Bankruptcy is a process that has been established by a set of federal laws. Today one of the main aims of bankruptcy is to give the debtor a fresh start by canceling many of his/her debts through an order of court. It is also one of the most complex areas of law. It incorporates elements of corporate law, tax law, real estate law and contract law. What makes bankruptcy even more complicated is the fact that its process may vary from state to state.
Basic Terminology
In order to understand the complex process of bankruptcy we can start by understanding its terminology and history. There are two main parties involved in a bankruptcy petition. On one side, we have the debtor and on the other side, we have the creditor. The debtor refers to the party that owes the debt. The creditor, on the other hand, is the party to whom the debt is owed. A debtor can be a person or company. The creditor in bankruptcy cases is an organization or a company.
In most bankruptcy cases, debtors have two different types of debt - secured and unsecured. If you have a secured debt, it means that the creditor has a legal right to an asset of yours in case you fail to make the required payments. A good example of a secured debt is mortgage. When a bank gives you a loan to pay for your house, the bank also secures a lien on it. So if you miss a mortgage payment, the bank can foreclose your house and take possession of it.
In a business bankruptcy case, secured debt can be very complicated. In many cases, business loans give creditors lien over intangible aspects of the business like, patents, trademarks or intellectual property. In a bankruptcy settlement, the secured debtors are always paid first.
History
Today bankruptcy is a voluntary state. In other words, people or businesses are not forced into bankruptcy. However, this was not always the case. A look at the history of bankruptcy shows that initially people were forced into bankruptcy and were also considered criminals. Very often they were also thrown into debtors’ prison and some were even executed.
The word ‘bankruptcy’ has a very interesting origin. In Italy, there was a tradition of destroying the workbench of a tradesman who failed to pay his debts. The Italians used the phrase ‘banca rotta’ to describe this tradition - the word ‘bankruptcy’ is derived from this phrase.
In the 1800s there were limited bankruptcy laws in the United States. They were passed to help the country through tough economic times. The Bankruptcy Act of 1898 can be identified as the first modern bankruptcy law in the United States. The Depression brought about many changes in this Act. These changes were brought about in the Bankruptcy Act of 1933, the Bankruptcy Act of 1934 and the Chandler Act of 1938. These changes gave individual debtors the power to have their debts discharged. Businesses and corporations were given the opportunity to modify their debts so that they could pay some of it.

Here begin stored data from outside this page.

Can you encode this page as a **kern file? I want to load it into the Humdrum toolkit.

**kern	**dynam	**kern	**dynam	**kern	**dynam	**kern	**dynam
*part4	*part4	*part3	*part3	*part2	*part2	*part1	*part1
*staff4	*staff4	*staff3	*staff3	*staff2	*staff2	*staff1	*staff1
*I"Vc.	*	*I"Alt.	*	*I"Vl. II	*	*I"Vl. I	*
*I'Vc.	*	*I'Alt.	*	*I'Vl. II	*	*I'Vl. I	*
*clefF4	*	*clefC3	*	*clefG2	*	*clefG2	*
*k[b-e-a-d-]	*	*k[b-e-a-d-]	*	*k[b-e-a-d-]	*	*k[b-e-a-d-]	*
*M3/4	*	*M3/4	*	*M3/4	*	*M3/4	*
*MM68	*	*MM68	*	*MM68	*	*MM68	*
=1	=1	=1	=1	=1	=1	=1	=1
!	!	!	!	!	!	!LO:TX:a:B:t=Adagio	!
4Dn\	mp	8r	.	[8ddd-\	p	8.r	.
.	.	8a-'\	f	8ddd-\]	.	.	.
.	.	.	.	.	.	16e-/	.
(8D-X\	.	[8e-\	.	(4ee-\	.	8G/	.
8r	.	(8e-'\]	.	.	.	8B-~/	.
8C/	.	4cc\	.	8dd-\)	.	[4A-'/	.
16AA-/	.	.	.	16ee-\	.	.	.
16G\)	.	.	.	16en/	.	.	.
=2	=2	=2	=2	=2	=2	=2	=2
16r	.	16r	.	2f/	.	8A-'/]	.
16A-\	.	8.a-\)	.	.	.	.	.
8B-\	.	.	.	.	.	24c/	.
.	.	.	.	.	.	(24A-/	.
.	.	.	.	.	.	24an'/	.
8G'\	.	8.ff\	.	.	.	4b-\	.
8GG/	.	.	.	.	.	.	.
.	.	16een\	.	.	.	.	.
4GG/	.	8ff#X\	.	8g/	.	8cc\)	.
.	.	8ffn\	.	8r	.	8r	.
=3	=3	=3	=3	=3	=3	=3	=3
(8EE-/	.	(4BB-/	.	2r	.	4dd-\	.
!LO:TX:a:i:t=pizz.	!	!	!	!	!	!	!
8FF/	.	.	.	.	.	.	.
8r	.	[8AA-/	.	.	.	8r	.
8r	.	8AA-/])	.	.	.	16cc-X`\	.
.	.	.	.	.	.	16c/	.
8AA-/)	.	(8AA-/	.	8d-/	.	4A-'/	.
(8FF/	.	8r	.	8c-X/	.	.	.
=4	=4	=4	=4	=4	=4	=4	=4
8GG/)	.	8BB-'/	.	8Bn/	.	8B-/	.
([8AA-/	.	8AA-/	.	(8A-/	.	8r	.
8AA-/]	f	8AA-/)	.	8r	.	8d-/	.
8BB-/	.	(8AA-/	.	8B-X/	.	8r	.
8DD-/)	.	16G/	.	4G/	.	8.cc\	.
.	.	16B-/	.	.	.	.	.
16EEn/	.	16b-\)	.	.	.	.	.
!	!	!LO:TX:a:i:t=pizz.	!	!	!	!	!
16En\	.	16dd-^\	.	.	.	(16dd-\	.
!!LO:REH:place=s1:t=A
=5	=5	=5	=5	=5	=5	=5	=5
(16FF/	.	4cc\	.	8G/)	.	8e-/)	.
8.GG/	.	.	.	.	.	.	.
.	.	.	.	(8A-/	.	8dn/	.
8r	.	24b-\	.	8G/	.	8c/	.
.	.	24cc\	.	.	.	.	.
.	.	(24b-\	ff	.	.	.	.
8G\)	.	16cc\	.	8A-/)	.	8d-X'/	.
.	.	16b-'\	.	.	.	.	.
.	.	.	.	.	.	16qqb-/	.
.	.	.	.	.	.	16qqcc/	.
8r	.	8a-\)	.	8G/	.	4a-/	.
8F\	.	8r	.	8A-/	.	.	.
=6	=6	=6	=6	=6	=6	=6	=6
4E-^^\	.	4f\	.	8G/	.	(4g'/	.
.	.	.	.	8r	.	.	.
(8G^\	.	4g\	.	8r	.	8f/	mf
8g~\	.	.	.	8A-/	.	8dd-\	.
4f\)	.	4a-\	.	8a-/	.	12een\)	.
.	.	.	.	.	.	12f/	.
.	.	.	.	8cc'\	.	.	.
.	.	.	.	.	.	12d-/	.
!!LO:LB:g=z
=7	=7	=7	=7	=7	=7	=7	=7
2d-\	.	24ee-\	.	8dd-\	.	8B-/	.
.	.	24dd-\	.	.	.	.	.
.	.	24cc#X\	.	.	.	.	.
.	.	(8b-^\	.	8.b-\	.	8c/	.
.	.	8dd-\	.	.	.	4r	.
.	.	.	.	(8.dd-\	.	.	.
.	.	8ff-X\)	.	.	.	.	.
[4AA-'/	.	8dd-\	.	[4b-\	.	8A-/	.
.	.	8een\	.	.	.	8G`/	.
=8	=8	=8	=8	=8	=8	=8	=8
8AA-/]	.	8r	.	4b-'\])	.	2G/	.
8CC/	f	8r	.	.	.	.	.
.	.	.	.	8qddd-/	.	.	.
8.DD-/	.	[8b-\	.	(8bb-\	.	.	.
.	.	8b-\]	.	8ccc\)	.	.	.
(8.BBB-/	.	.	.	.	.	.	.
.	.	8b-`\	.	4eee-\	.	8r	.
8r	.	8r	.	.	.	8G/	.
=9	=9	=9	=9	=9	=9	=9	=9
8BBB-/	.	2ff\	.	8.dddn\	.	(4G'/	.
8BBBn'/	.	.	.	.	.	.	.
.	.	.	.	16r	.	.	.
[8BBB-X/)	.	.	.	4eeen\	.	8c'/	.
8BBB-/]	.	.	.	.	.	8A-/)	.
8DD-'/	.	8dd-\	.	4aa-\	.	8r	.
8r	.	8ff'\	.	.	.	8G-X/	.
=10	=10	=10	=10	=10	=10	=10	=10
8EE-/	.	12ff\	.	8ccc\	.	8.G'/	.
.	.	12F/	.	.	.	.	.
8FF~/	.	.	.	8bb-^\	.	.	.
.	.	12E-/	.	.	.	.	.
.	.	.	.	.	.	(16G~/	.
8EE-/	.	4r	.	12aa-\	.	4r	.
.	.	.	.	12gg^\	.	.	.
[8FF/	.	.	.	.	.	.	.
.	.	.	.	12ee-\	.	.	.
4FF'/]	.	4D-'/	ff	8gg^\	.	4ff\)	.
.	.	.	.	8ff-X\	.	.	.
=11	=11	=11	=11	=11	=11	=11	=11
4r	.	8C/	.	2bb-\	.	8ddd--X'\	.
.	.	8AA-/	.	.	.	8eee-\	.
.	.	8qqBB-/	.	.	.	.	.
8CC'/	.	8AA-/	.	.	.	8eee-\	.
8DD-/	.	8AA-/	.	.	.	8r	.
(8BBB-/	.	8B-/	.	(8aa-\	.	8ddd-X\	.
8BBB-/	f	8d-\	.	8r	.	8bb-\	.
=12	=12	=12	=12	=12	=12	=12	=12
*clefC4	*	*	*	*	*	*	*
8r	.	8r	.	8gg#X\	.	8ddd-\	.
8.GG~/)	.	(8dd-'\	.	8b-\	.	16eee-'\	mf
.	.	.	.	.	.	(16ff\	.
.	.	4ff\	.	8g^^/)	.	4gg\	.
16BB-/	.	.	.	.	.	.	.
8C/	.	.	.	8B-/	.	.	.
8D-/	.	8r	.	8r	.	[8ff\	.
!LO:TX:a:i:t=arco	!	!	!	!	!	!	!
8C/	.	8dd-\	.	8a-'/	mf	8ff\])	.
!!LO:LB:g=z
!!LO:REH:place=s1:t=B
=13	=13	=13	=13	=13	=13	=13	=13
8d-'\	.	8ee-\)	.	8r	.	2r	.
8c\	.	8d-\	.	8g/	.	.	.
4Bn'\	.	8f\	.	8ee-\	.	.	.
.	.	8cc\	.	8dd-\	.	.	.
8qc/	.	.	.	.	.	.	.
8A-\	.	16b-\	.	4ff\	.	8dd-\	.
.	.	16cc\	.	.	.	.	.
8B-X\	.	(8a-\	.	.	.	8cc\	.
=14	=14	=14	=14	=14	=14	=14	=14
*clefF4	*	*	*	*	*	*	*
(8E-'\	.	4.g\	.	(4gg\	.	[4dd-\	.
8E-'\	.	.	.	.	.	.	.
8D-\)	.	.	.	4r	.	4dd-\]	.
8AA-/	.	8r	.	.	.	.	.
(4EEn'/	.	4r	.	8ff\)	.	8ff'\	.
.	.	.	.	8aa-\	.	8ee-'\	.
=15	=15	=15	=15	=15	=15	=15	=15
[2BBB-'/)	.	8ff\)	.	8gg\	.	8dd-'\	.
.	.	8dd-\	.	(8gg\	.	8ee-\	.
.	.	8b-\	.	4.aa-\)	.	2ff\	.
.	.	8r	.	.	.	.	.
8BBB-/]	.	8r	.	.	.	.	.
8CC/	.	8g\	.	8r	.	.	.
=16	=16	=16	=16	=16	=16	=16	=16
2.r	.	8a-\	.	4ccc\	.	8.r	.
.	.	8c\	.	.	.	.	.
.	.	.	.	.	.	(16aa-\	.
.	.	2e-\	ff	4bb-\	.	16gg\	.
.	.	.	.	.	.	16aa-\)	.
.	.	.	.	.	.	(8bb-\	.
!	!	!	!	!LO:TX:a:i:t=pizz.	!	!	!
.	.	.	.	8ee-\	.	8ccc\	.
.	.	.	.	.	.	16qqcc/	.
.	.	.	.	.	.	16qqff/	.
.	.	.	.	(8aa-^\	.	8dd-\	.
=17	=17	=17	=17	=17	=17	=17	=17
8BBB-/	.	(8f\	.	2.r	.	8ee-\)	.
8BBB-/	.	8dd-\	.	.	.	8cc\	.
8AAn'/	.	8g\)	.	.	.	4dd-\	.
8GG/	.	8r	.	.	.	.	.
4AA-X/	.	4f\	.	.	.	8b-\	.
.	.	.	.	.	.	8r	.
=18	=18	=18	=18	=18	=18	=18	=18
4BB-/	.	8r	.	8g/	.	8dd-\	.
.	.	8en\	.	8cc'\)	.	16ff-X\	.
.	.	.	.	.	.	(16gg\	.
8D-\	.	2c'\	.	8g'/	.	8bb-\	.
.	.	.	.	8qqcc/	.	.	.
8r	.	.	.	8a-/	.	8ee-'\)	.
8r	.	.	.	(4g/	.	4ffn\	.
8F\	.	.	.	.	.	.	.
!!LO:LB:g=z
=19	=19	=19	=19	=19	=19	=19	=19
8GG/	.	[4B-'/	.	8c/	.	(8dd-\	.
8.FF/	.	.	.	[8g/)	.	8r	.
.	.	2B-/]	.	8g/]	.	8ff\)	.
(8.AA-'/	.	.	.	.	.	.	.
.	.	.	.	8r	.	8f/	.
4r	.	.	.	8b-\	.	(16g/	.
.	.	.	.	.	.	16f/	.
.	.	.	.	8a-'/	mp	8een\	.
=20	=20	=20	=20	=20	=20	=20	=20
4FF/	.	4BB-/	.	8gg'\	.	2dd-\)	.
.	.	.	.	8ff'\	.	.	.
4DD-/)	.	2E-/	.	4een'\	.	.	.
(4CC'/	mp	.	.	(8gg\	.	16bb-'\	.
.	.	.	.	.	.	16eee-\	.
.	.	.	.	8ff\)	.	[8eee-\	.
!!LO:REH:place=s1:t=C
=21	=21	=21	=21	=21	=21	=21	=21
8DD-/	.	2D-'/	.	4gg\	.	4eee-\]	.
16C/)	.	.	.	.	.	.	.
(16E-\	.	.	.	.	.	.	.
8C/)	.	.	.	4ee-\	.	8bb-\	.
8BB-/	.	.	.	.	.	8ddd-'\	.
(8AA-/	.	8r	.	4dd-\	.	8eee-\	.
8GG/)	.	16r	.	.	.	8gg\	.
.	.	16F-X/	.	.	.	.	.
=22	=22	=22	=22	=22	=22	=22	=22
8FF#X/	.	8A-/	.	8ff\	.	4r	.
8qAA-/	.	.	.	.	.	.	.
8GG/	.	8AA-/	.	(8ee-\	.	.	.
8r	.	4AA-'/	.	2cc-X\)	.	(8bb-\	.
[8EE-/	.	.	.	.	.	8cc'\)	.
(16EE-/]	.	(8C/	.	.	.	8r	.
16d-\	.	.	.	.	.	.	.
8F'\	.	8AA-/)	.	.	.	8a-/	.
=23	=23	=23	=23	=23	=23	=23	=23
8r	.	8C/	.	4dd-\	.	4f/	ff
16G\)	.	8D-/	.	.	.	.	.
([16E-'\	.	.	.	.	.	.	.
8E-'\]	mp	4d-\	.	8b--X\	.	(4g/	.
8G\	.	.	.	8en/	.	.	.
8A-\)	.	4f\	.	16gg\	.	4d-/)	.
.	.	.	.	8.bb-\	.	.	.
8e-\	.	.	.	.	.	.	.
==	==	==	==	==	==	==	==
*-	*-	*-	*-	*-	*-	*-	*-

The next landmark in the bankruptcy law came in 1978 when the Bankruptcy Reform Act was passed. It was this Act that created the various chapters in bankruptcy. It also expanded the powers and rights of individual debtors and businesses filing for bankruptcy.
This led to a dramatic increase in bankruptcy cases. There were backlog in bankruptcy courts. A need was felt to fast track small bankruptcy cases. Reform laws were passed to encourage people to opt for Chapter 13 instead of Chapter 7.
The latest changes in bankruptcy laws were introduced with the Bankruptcy Act of 2005. This Act has empowered the creditors to a certain extent. Furthermore, it has made Chapter 7 bankruptcies harder to file.
With the recent economic situation one can see more reforms in the bankruptcy laws. Overall, bankruptcy laws are there to help the debtors as well as the creditors. However, one should exercise this option only after careful consideration of the pros and cons of filing bankruptcy. Remember that filing for bankruptcy is not always the best option.